----- INFORMATION SHOWN

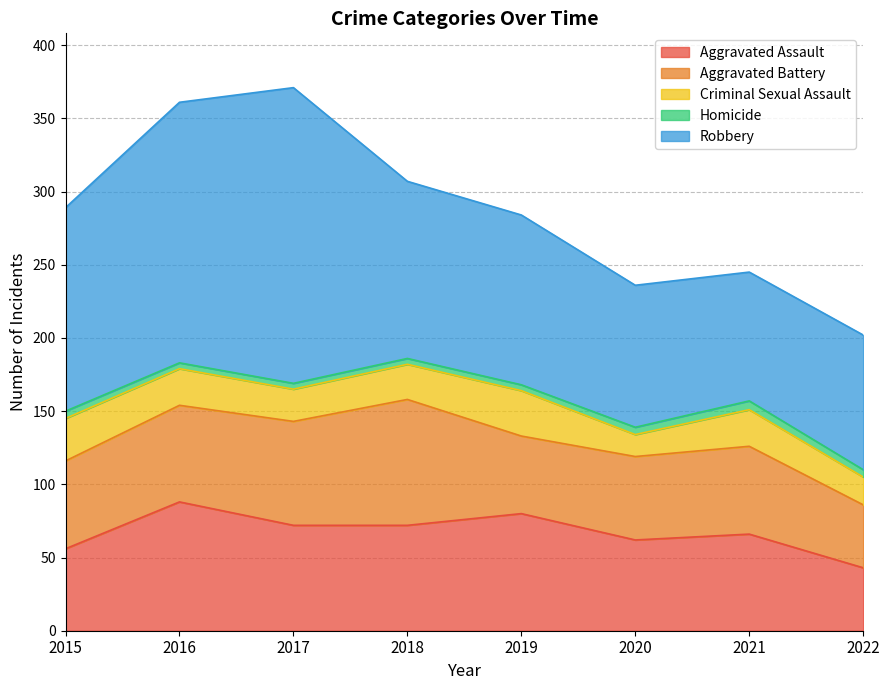

Where does the Aggravated Battery series first go above 60?

2016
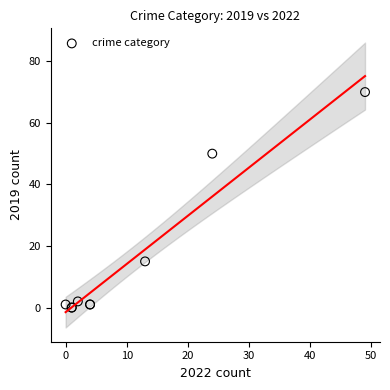

What Y value in the scatter plot is closest to 35?

50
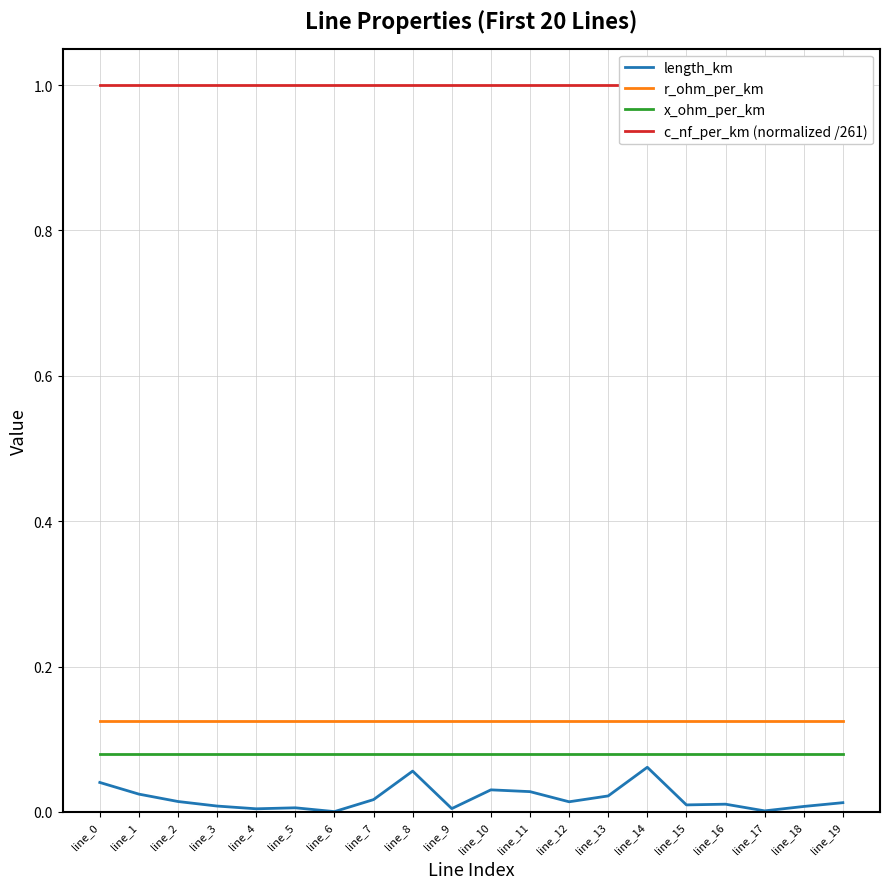

At which category is the sum across all series the highest?

line_14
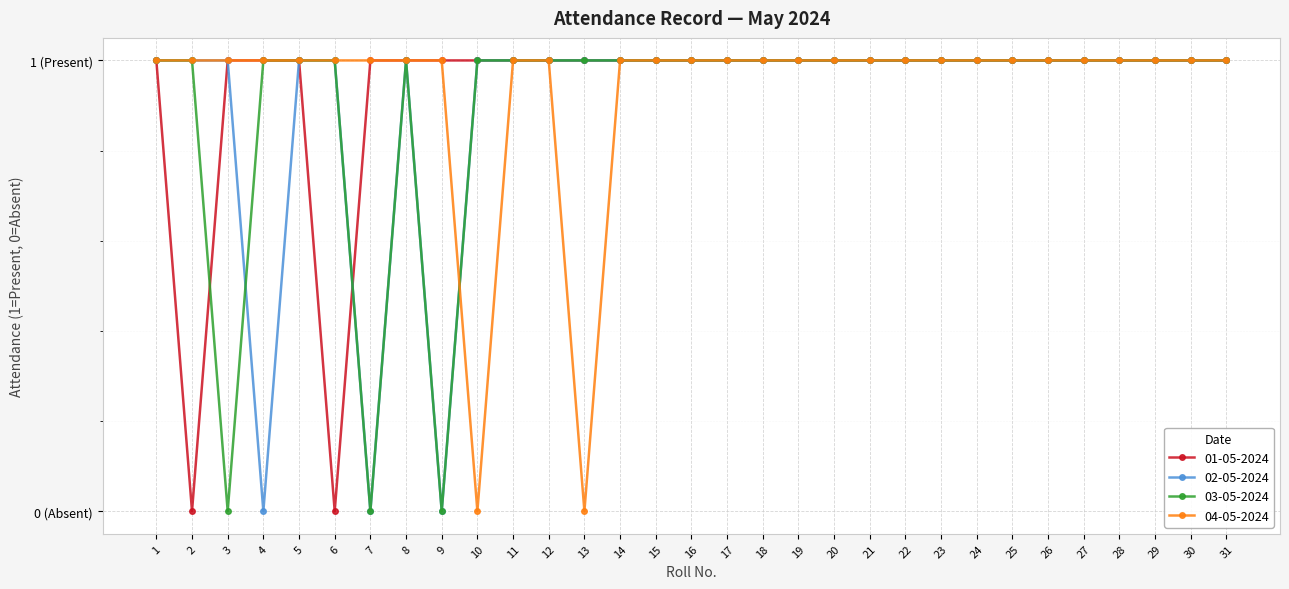

Which series has the largest total across all categories?

01-05-2024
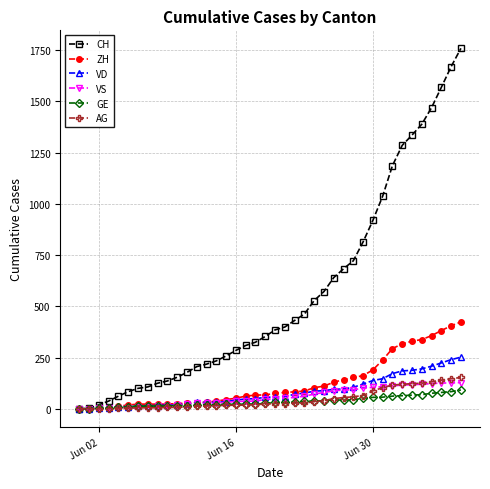

What is the greatest value displayed?

1758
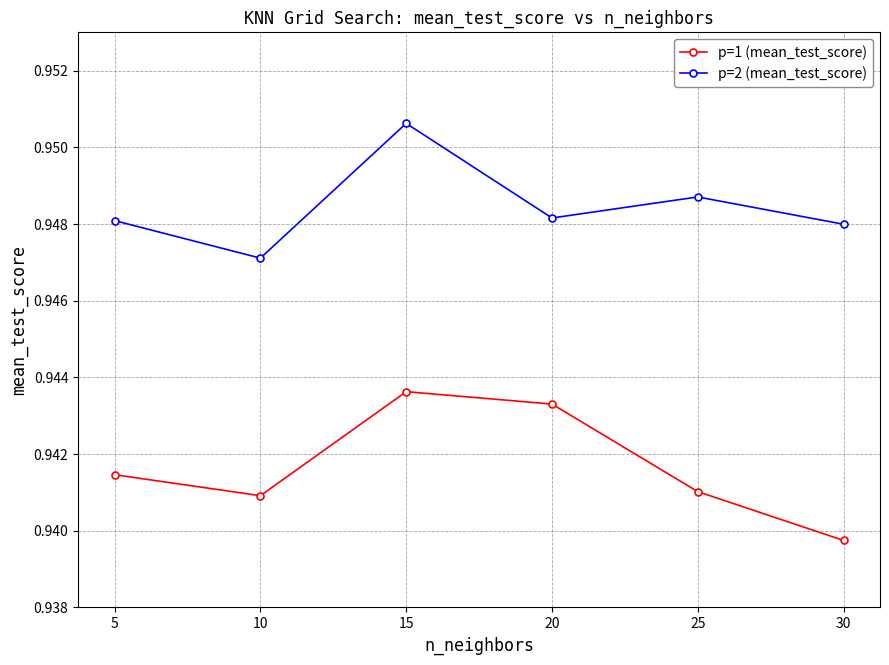

What are all the series names shown in the legend?

p=1 (mean_test_score), p=2 (mean_test_score)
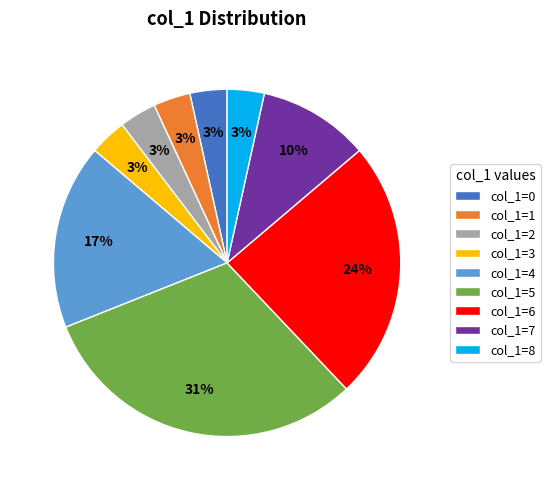

Do col_1=5 and col_1=6 together represent more than half of the pie?

Yes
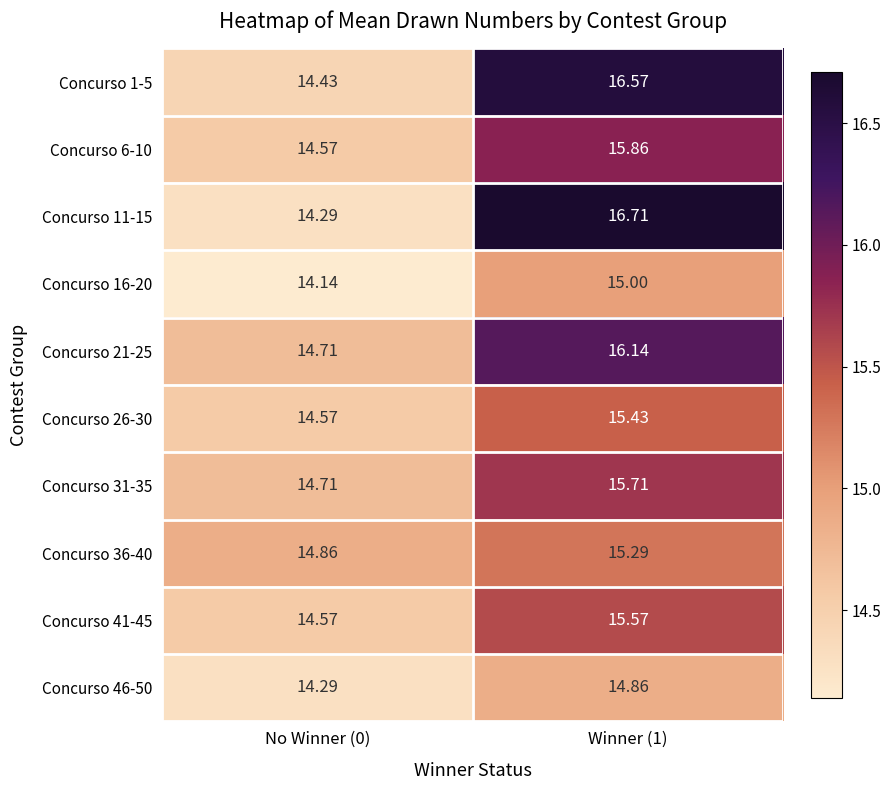

Count the number of data series in this chart.

10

----------

[PROBLEM TO WORK ON] Copy every row above word for word, but leave out the pictures.

[RESULT BELOW]
Where does the Aggravated Battery series first go above 60?

2016

What Y value in the scatter plot is closest to 35?

50

At which category is the sum across all series the highest?

line_14

Which series has the largest total across all categories?

01-05-2024

What is the greatest value displayed?

1758

What are all the series names shown in the legend?

p=1 (mean_test_score), p=2 (mean_test_score)

Do col_1=5 and col_1=6 together represent more than half of the pie?

Yes

Count the number of data series in this chart.

10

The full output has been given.